*Exercise details*
Reproduce the whole listing, keeping every character the same.

*Provided information*
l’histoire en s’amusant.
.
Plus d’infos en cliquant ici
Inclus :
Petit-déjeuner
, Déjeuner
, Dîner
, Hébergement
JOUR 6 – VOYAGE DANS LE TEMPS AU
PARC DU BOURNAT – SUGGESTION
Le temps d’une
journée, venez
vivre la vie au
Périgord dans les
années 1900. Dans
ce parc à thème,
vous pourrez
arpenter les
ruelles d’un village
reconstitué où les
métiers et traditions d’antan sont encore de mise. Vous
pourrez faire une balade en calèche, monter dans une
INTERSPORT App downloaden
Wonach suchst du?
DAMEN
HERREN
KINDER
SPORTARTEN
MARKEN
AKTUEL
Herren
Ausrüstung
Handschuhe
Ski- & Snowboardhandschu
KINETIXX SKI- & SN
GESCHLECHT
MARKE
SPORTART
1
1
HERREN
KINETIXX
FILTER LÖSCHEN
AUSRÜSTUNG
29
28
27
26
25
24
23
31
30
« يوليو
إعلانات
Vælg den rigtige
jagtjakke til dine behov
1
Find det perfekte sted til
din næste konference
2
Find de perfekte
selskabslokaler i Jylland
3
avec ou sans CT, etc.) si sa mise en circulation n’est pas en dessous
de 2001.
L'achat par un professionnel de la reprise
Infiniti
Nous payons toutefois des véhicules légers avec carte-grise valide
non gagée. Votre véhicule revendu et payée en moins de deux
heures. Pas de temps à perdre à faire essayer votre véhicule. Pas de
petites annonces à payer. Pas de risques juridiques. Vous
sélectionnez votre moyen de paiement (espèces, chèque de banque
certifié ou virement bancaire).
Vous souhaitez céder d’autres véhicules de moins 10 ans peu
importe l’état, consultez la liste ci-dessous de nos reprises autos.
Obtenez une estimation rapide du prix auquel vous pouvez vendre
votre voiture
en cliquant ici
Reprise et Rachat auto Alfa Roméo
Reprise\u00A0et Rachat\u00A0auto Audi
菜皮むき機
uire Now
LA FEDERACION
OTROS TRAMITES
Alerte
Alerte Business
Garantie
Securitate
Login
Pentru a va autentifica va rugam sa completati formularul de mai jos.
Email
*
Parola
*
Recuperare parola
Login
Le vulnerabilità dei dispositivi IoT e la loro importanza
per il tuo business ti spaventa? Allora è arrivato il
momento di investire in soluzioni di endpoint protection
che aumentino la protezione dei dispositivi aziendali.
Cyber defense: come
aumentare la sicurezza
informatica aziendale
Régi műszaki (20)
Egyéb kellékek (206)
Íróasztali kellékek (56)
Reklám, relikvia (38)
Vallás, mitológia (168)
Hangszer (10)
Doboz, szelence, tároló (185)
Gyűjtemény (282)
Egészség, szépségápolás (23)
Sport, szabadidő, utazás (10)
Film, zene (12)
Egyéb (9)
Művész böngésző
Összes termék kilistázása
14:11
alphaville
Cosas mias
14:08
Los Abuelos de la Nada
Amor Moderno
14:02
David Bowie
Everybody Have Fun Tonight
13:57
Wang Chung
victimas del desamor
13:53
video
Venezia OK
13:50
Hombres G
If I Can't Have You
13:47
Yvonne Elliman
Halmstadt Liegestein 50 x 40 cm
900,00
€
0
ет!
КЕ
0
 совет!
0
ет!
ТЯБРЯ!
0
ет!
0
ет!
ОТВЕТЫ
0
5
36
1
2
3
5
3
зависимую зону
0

*Response to the task*
l’histoire en s’amusant.
.
Plus d’infos en cliquant ici
Inclus :
Petit-déjeuner
, Déjeuner
, Dîner
, Hébergement
JOUR 6 – VOYAGE DANS LE TEMPS AU
PARC DU BOURNAT – SUGGESTION
Le temps d’une
journée, venez
vivre la vie au
Périgord dans les
années 1900. Dans
ce parc à thème,
vous pourrez
arpenter les
ruelles d’un village
reconstitué où les
métiers et traditions d’antan sont encore de mise. Vous
pourrez faire une balade en calèche, monter dans une
INTERSPORT App downloaden
Wonach suchst du?
DAMEN
HERREN
KINDER
SPORTARTEN
MARKEN
AKTUEL
Herren
Ausrüstung
Handschuhe
Ski- & Snowboardhandschu
KINETIXX SKI- & SN
GESCHLECHT
MARKE
SPORTART
1
1
HERREN
KINETIXX
FILTER LÖSCHEN
AUSRÜSTUNG
29
28
27
26
25
24
23
31
30
« يوليو
إعلانات
Vælg den rigtige
jagtjakke til dine behov
1
Find det perfekte sted til
din næste konference
2
Find de perfekte
selskabslokaler i Jylland
3
avec ou sans CT, etc.) si sa mise en circulation n’est pas en dessous
de 2001.
L'achat par un professionnel de la reprise
Infiniti
Nous payons toutefois des véhicules légers avec carte-grise valide
non gagée. Votre véhicule revendu et payée en moins de deux
heures. Pas de temps à perdre à faire essayer votre véhicule. Pas de
petites annonces à payer. Pas de risques juridiques. Vous
sélectionnez votre moyen de paiement (espèces, chèque de banque
certifié ou virement bancaire).
Vous souhaitez céder d’autres véhicules de moins 10 ans peu
importe l’état, consultez la liste ci-dessous de nos reprises autos.
Obtenez une estimation rapide du prix auquel vous pouvez vendre
votre voiture
en cliquant ici
Reprise et Rachat auto Alfa Roméo
Reprise\u00A0et Rachat\u00A0auto Audi
菜皮むき機
uire Now
LA FEDERACION
OTROS TRAMITES
Alerte
Alerte Business
Garantie
Securitate
Login
Pentru a va autentifica va rugam sa completati formularul de mai jos.
Email
*
Parola
*
Recuperare parola
Login
Le vulnerabilità dei dispositivi IoT e la loro importanza
per il tuo business ti spaventa? Allora è arrivato il
momento di investire in soluzioni di endpoint protection
che aumentino la protezione dei dispositivi aziendali.
Cyber defense: come
aumentare la sicurezza
informatica aziendale
Régi műszaki (20)
Egyéb kellékek (206)
Íróasztali kellékek (56)
Reklám, relikvia (38)
Vallás, mitológia (168)
Hangszer (10)
Doboz, szelence, tároló (185)
Gyűjtemény (282)
Egészség, szépségápolás (23)
Sport, szabadidő, utazás (10)
Film, zene (12)
Egyéb (9)
Művész böngésző
Összes termék kilistázása
14:11
alphaville
Cosas mias
14:08
Los Abuelos de la Nada
Amor Moderno
14:02
David Bowie
Everybody Have Fun Tonight
13:57
Wang Chung
victimas del desamor
13:53
video
Venezia OK
13:50
Hombres G
If I Can't Have You
13:47
Yvonne Elliman
Halmstadt Liegestein 50 x 40 cm
900,00
€
0
ет!
КЕ
0
 совет!
0
ет!
ТЯБРЯ!
0
ет!
0
ет!
ОТВЕТЫ
0
5
36
1
2
3
5
3
зависимую зону
0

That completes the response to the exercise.